EXERCISE REQUIREMENTS: Please rewrite the entries below, swapping every "locality" for "site description" and leaving everything else unchanged.

SUPPLIED DATA:
□ □ □

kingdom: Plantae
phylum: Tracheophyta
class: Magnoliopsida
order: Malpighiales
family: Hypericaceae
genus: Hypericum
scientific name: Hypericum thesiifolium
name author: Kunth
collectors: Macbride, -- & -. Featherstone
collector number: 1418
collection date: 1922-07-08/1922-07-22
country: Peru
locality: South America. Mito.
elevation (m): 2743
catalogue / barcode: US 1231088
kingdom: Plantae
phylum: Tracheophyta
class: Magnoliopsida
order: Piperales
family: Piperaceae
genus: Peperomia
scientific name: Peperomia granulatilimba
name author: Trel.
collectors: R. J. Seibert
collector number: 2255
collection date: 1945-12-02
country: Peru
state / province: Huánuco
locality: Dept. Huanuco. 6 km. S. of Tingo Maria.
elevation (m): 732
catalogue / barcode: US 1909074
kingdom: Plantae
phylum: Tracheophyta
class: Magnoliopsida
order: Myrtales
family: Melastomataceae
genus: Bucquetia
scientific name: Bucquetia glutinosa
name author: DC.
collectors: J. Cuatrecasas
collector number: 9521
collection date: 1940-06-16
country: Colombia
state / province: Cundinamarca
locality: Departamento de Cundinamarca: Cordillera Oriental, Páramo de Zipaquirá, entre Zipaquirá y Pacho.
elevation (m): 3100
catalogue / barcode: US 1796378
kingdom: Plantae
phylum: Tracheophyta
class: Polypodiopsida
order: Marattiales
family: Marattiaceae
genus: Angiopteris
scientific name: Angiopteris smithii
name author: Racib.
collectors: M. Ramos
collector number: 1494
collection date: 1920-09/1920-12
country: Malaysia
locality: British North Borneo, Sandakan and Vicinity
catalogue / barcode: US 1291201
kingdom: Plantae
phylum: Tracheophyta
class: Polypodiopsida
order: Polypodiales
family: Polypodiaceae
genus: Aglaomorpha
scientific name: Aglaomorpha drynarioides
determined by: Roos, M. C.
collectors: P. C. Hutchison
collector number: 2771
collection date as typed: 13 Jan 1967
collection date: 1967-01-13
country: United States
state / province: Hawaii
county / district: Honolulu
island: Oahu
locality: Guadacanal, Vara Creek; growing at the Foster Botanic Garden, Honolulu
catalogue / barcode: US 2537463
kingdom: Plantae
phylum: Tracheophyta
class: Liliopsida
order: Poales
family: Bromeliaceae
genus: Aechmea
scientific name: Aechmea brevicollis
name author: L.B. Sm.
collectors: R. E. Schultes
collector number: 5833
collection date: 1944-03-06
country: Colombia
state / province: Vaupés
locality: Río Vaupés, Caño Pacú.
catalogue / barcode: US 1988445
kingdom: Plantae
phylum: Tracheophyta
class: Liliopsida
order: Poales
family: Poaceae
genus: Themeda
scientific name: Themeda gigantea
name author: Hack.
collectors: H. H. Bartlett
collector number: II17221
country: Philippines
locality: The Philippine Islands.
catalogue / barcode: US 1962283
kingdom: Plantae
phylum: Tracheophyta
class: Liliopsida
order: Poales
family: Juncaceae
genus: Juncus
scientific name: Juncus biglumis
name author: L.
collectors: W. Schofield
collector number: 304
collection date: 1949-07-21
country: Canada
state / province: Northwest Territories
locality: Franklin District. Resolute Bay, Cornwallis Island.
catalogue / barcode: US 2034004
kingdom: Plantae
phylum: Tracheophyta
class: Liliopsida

□ □ □

RESULT OF THE TASK:
kingdom: Plantae
phylum: Tracheophyta
class: Magnoliopsida
order: Malpighiales
family: Hypericaceae
genus: Hypericum
scientific name: Hypericum thesiifolium
name author: Kunth
collectors: Macbride, -- & -. Featherstone
collector number: 1418
collection date: 1922-07-08/1922-07-22
country: Peru
site description: South America. Mito.
elevation (m): 2743
catalogue / barcode: US 1231088
kingdom: Plantae
phylum: Tracheophyta
class: Magnoliopsida
order: Piperales
family: Piperaceae
genus: Peperomia
scientific name: Peperomia granulatilimba
name author: Trel.
collectors: R. J. Seibert
collector number: 2255
collection date: 1945-12-02
country: Peru
state / province: Huánuco
site description: Dept. Huanuco. 6 km. S. of Tingo Maria.
elevation (m): 732
catalogue / barcode: US 1909074
kingdom: Plantae
phylum: Tracheophyta
class: Magnoliopsida
order: Myrtales
family: Melastomataceae
genus: Bucquetia
scientific name: Bucquetia glutinosa
name author: DC.
collectors: J. Cuatrecasas
collector number: 9521
collection date: 1940-06-16
country: Colombia
state / province: Cundinamarca
site description: Departamento de Cundinamarca: Cordillera Oriental, Páramo de Zipaquirá, entre Zipaquirá y Pacho.
elevation (m): 3100
catalogue / barcode: US 1796378
kingdom: Plantae
phylum: Tracheophyta
class: Polypodiopsida
order: Marattiales
family: Marattiaceae
genus: Angiopteris
scientific name: Angiopteris smithii
name author: Racib.
collectors: M. Ramos
collector number: 1494
collection date: 1920-09/1920-12
country: Malaysia
site description: British North Borneo, Sandakan and Vicinity
catalogue / barcode: US 1291201
kingdom: Plantae
phylum: Tracheophyta
class: Polypodiopsida
order: Polypodiales
family: Polypodiaceae
genus: Aglaomorpha
scientific name: Aglaomorpha drynarioides
determined by: Roos, M. C.
collectors: P. C. Hutchison
collector number: 2771
collection date as typed: 13 Jan 1967
collection date: 1967-01-13
country: United States
state / province: Hawaii
county / district: Honolulu
island: Oahu
site description: Guadacanal, Vara Creek; growing at the Foster Botanic Garden, Honolulu
catalogue / barcode: US 2537463
kingdom: Plantae
phylum: Tracheophyta
class: Liliopsida
order: Poales
family: Bromeliaceae
genus: Aechmea
scientific name: Aechmea brevicollis
name author: L.B. Sm.
collectors: R. E. Schultes
collector number: 5833
collection date: 1944-03-06
country: Colombia
state / province: Vaupés
site description: Río Vaupés, Caño Pacú.
catalogue / barcode: US 1988445
kingdom: Plantae
phylum: Tracheophyta
class: Liliopsida
order: Poales
family: Poaceae
genus: Themeda
scientific name: Themeda gigantea
name author: Hack.
collectors: H. H. Bartlett
collector number: II17221
country: Philippines
site description: The Philippine Islands.
catalogue / barcode: US 1962283
kingdom: Plantae
phylum: Tracheophyta
class: Liliopsida
order: Poales
family: Juncaceae
genus: Juncus
scientific name: Juncus biglumis
name author: L.
collectors: W. Schofield
collector number: 304
collection date: 1949-07-21
country: Canada
state / province: Northwest Territories
site description: Franklin District. Resolute Bay, Cornwallis Island.
catalogue / barcode: US 2034004
kingdom: Plantae
phylum: Tracheophyta
class: Liliopsida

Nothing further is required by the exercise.